IT’S SPRING NOW, a real, genuine spring. Estonians think that if the ice cream is dripping in the sunlight it must be summer, but, no, it’s still spring. This is another one of their peculiar ticks: naming the season based on the weather. “Winter” arrives with the first snows, “summer” with the first warm days. Social media accounts buzz, “It’s summer!” Most trees here still lack leaves.
“It’s not summer yet,” I tell them. “It can never be summer in April or May.” No one listens.
Life continues, everything in the air, in flux. Trains crisscross the country, the ferries depart. Fires smoke in the distance. Men and women stare out windows dreaming. Men hammer roofs, chisel intersections. Women shake carpets. In parks, alcoholics regather. Outside the cafe where I work, someone has put out traps for the ants. Tere, jõudu. Back to work!
For me it should be as well, but I feel restless, listless. The urge to float away, to do nothing at once. All the great books written, everything seen and done, all eternal loves now lost for good. At the Tallinn Coffee Festival the other day, I drank five cappuccinos. It was wonderful, and I achieved for a few moments a state of ecstasy or bliss known only to the Indian tantra cults.
Sometimes I wonder if writing serves any purpose at all. Then there’s politics.
As a writer I have come to hold the dirty business or black arts of politics at arm’s length and with good reason. Too many great talents have been swallowed up by the political waves of their days. Recent history is rife with such tales. Writers who involve themselves in politics are played for fools or worse. Think of Ernest Hemingway and John Dos Passos falling out during the Spanish Civil War. Hemingway went on to host Castro on his yacht, Dos Passos became an enthusiastic convert to conservatism. Nobody won. The writers lost.

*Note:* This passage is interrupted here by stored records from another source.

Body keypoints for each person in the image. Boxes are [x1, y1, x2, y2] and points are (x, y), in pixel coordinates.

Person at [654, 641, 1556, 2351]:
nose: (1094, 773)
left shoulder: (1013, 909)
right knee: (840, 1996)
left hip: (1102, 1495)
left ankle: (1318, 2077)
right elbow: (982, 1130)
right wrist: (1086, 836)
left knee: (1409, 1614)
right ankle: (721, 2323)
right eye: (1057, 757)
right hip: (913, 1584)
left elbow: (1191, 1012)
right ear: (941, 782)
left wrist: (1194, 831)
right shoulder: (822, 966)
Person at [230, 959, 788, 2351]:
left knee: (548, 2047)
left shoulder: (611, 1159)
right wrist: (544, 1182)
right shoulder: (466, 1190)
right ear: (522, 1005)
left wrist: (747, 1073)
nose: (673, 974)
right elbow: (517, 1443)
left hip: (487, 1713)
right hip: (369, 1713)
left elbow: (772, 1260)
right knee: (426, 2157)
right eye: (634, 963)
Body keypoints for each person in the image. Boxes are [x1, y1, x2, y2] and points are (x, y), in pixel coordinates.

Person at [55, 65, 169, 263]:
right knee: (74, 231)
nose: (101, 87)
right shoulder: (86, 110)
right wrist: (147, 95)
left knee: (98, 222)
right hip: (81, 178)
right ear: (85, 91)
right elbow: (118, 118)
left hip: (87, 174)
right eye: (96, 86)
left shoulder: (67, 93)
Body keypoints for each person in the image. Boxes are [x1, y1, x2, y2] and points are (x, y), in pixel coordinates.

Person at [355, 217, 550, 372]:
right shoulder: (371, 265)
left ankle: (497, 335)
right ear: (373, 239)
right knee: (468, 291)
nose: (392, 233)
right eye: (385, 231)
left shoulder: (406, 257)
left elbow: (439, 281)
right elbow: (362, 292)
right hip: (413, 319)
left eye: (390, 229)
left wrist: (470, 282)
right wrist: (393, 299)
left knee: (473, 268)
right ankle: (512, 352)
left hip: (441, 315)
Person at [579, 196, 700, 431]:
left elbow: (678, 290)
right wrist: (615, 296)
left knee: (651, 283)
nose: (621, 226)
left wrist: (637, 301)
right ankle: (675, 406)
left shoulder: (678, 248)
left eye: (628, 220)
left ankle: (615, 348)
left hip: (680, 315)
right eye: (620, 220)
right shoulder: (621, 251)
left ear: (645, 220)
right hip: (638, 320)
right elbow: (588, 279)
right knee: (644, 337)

It was always the political instigators who actually benefited most from these relationships: they got to appropriate the aura and mystique of great writing, to anoint themselves with the creativity of others. The Soviets were no different, with their state-sanctioned “people’s writers.” Every time I encounter the works of Juhan Smuul, an Estonian writer who won the Stalin and Lenin Prizes, I wonder how he would have fared as a writer without the support of the Communist authorities.
The most notorious of them all is, of course, Mr. Johannes Vares, who led the puppet government during the Soviet annexation in 1940. A poet and doctor, he should have never had anything to do with politics. Nor should have the French writer Louis-Ferdinand Céline or the American poet Ezra Pound, both of whom supported the Axis Powers in the Second World War by writing pamphlets and producing radio broadcasts. As history has shown, collaboration with any authority, and illiberal authorities in particular, only harms the reputations and work of writers.
The best thing a writer can do, even in times of political upheaval, is to keep on writing honestly. The only words that matter are the honest ones. A writer should remain an island, an autonomous psyche. Never should we join hands with propagandists, never should we give ourselves fake political names. There is no ideology out there that can contain all the contradictions of a free mind, there is no movement that can summarize with a few cheap slogans the human condition.
There is no political force that can shut up free thought so long as we continue to think freely. Honest writers will always win too, because political parties and movements just come and go. They are as changeable as the weather. One second as hot as summer, the next a brisk spring. One honest sentence will outlast them all.